The withdrawal of business has been “rather surprising”, said Ferry Robbani, head of international banking and financial institutions group, of Indonesian institution Bank Mandiri. “In the past three years, many of our correspondents have retracted some of the basic services they have been providing to us over the past 30 years,” he said. Such services include cheque clearing and bill collection; “very basic services”, said Robbani. Despite being a small bank, Mandiri is used to stringent regulatory requirements in the cities in which it operates, such as Hong Kong, Singapore and London. Given this context, Robbani said it was surprising that banks had retracted services, which was having an impact on the bank’s ability to serve its customers. “Payments have been rejected from walk-in customers, for whom we have very strict due diligence processes. If our primary correspondent bank retracts business, who do we deal with? If we have to turn to tier two and three banks, that will bring a new set of risks to the industry,” he said.
The industry was in a “fair bit of a mess” regarding the issue of compliance, said Andrew Yiangou, managing director global transaction banking solutions, global institutional banking, National Australia Bank. “I don’t agree with much of what I see going on. In all walks of life it seems people want to go with the big guy and love kicking the small guy,” he said. “What amazes me is the behaviour of the bigger global banks – although it is not their fault,” he said. He was concerned that the response of larger banks to the imposition of fines for AML and KYC violations was to “kick out the little guy”.
There was a place for smaller banks in a larger correspondent bank’s portfolio, he argued, because such banks enable them to diversify concentration risk and in many cases, the cost of service of smaller banks cost is better than for larger banks. “Smaller banks require no reciprocity arrangements and deliver higher margins, taking up less management time. There are many arguments of why we should be banking the little guys,” he said.

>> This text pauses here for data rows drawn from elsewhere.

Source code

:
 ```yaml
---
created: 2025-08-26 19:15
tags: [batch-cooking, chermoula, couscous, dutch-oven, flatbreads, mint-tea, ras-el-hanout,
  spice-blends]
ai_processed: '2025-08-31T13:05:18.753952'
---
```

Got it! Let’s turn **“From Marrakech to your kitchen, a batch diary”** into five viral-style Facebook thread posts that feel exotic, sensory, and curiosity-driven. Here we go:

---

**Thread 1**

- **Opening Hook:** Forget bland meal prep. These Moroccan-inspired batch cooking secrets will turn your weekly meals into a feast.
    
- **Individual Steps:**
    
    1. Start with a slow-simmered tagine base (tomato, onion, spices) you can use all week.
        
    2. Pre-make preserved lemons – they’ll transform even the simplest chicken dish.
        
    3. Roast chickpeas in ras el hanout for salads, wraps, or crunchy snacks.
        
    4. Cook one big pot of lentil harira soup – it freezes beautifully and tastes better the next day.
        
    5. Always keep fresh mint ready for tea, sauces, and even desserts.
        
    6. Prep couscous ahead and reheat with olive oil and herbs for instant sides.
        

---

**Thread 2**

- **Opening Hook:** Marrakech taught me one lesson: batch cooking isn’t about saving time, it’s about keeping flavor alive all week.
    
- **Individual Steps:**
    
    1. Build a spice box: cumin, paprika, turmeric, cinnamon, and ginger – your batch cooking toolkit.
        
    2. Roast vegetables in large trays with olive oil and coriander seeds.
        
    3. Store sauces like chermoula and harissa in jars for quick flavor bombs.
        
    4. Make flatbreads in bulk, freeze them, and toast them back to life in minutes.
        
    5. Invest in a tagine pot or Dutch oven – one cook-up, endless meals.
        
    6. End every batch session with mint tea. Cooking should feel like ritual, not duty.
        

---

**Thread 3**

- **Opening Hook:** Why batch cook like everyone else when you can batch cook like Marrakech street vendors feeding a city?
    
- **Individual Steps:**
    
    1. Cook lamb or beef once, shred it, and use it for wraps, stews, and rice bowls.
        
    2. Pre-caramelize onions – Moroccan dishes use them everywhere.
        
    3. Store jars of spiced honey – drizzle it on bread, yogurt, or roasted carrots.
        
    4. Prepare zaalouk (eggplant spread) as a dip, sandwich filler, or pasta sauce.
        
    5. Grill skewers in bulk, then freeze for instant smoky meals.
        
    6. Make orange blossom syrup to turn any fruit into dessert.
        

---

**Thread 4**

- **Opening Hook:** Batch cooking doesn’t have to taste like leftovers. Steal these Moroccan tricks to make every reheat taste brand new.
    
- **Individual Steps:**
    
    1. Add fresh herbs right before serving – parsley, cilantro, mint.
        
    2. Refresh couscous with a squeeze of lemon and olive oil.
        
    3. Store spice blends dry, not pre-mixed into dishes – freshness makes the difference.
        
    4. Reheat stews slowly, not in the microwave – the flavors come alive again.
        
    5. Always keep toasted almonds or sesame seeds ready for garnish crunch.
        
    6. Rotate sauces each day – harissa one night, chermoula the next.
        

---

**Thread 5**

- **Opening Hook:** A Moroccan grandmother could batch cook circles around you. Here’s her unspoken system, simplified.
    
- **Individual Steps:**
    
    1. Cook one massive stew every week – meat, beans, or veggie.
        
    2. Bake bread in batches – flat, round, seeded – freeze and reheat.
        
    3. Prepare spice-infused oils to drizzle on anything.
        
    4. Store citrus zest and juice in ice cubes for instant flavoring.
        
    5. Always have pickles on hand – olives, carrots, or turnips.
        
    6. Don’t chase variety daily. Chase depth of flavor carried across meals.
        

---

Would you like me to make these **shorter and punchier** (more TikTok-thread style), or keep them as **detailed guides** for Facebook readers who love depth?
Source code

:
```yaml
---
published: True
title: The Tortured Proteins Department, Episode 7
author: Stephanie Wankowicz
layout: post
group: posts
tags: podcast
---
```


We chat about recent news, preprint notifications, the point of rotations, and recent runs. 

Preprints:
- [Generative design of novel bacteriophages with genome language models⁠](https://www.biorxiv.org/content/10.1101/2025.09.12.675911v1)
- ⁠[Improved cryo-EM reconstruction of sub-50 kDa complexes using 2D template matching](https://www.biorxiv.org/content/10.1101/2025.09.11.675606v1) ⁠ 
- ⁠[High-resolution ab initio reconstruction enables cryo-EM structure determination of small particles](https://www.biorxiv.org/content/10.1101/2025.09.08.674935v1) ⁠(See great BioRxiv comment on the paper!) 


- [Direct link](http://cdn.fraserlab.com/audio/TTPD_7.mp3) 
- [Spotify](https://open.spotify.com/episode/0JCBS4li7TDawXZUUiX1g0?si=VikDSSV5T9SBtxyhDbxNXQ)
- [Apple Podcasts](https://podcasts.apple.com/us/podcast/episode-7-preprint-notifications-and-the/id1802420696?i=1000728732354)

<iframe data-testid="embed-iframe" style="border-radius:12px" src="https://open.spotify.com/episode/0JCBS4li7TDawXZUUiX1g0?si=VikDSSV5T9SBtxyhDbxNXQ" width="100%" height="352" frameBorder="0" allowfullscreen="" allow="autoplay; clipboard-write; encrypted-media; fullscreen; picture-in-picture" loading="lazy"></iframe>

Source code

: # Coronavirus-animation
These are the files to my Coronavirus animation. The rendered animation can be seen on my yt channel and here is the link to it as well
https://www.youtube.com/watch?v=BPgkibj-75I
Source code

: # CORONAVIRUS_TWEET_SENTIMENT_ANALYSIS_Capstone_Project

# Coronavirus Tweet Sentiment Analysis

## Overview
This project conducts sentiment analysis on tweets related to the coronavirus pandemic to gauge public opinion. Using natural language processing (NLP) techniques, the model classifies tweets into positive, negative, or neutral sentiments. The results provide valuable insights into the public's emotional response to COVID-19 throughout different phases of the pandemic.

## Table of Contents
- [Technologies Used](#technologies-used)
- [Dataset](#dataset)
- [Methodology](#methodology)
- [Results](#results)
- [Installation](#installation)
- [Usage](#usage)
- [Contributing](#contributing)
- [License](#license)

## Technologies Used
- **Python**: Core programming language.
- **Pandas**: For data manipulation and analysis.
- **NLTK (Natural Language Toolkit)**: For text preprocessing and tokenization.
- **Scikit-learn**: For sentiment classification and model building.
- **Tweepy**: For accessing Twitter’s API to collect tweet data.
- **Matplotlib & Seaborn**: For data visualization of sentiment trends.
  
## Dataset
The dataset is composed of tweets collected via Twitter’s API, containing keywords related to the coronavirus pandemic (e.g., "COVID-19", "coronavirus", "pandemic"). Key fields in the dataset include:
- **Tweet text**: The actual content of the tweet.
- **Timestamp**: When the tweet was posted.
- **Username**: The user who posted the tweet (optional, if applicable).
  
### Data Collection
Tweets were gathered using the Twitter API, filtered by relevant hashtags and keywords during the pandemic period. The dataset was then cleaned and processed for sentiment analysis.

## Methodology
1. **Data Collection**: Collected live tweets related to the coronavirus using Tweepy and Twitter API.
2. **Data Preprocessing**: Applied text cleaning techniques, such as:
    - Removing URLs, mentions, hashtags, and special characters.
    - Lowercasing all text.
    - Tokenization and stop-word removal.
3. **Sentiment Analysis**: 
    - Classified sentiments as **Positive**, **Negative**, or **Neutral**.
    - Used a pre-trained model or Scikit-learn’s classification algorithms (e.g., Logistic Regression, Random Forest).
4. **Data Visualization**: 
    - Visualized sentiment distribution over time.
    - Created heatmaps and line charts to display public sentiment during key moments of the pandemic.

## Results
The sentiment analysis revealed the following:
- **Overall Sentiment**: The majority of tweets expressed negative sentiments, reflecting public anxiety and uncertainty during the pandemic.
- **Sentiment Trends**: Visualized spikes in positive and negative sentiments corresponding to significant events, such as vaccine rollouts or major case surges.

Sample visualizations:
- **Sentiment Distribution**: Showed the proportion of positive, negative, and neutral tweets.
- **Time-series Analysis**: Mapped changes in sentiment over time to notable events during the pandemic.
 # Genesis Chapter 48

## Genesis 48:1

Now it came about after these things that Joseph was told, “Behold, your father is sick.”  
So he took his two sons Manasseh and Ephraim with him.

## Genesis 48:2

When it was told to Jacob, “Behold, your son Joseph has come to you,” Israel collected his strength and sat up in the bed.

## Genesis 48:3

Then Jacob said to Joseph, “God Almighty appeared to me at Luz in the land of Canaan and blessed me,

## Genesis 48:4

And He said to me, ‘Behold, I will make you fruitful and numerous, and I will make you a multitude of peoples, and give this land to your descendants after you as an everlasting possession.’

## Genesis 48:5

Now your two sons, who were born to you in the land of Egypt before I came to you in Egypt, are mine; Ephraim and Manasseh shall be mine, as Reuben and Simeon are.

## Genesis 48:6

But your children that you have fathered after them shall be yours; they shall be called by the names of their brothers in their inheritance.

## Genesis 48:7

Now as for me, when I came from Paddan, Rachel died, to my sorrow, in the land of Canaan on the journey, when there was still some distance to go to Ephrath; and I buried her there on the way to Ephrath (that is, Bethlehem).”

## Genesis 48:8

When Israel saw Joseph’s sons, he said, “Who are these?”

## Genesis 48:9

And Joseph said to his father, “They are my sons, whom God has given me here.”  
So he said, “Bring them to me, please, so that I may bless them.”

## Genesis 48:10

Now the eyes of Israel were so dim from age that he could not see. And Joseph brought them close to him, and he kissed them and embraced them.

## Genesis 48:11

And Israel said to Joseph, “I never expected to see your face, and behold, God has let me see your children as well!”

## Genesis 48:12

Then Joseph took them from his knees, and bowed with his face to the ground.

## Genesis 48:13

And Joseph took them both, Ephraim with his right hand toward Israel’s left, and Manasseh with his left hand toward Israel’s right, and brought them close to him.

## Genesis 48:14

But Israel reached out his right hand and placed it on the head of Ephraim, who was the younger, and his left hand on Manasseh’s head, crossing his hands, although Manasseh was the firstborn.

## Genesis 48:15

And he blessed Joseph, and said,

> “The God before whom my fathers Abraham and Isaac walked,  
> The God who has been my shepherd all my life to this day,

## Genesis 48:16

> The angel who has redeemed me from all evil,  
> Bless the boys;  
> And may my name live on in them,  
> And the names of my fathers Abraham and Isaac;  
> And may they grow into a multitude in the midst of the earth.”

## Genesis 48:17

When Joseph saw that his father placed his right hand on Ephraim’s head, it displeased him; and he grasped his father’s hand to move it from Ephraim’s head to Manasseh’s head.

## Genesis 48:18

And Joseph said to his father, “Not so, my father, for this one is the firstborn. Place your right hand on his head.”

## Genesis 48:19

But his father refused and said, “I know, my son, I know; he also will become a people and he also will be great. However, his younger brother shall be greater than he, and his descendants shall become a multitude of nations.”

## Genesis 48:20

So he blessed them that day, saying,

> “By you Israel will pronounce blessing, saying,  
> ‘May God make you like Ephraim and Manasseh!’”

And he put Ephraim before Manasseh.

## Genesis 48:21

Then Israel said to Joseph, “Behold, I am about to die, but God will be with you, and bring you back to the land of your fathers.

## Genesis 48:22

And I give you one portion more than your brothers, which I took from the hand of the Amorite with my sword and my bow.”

Speaking for the “big guys”, Jack Jared, managing director, business compliance and risk head at Citi, said banks are required by regulators to do “an enormous amount to be sure they have the capacity to find a needle in a haystack”. It is a big expense and is a fixed cost as the same procedures are required for small, medium and large banks. “I think a proper discussion must take place about what the tolerance of failure should be, what a risk-based approach should look like and also the proportionality of penalties for failure,” he said.
The panellists identified a disconnect that often exists between regulators and law makers. Lam said the enforcement of AML and KYC rules was forcing banks to reduce their levels of tolerance of failures. “In addition to regulation, there needs to be an understanding of banks’ business models. The big banks don’t touch the SMEs we deal with in our jurisdictions, but we are often pushed by governments to lend to such companies. If I send a USD payment for an SME to a big bank to clear, an operational overhead kicks in,” he said. “There needs to be clarity about a policy to allow these relationships to exist or to strip out costs in an intelligent way.”
Robbani agreed there was a disconnect and said there was often little guidance from regulators in different countries for banks to abide by. “There is definitely a disconnect in countries such as Indonesia between what regulators say to institutions and what governments tell us to do. Sometimes the Indonesian Government wants us to transact business in certain countries – often for humanitarian reasons – but we have to abide by Ofac, Fed and ECB rules, which makes it difficult for us.” He said there should be more open discussions between governments and regulators to address the concerns.